> Assigned task: Below are some entries. Repeat exactly the lines from the one with "Details finden Sie" through the one with "damit alle Ihre", and only those.

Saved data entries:
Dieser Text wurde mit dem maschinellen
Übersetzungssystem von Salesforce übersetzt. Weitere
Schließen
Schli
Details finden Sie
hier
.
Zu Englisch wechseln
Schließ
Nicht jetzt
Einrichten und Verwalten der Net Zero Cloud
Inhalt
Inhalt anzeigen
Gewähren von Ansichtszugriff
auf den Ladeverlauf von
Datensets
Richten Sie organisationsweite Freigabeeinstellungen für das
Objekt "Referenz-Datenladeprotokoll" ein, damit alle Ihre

* * *

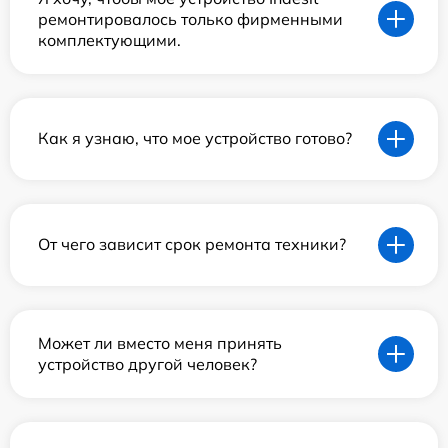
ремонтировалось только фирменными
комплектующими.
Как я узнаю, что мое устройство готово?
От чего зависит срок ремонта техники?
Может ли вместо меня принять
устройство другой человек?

> Solved exercise:
Details finden Sie
hier
.
Zu Englisch wechseln
Schließ
Nicht jetzt
Einrichten und Verwalten der Net Zero Cloud
Inhalt
Inhalt anzeigen
Gewähren von Ansichtszugriff
auf den Ladeverlauf von
Datensets
Richten Sie organisationsweite Freigabeeinstellungen für das
Objekt "Referenz-Datenladeprotokoll" ein, damit alle Ihre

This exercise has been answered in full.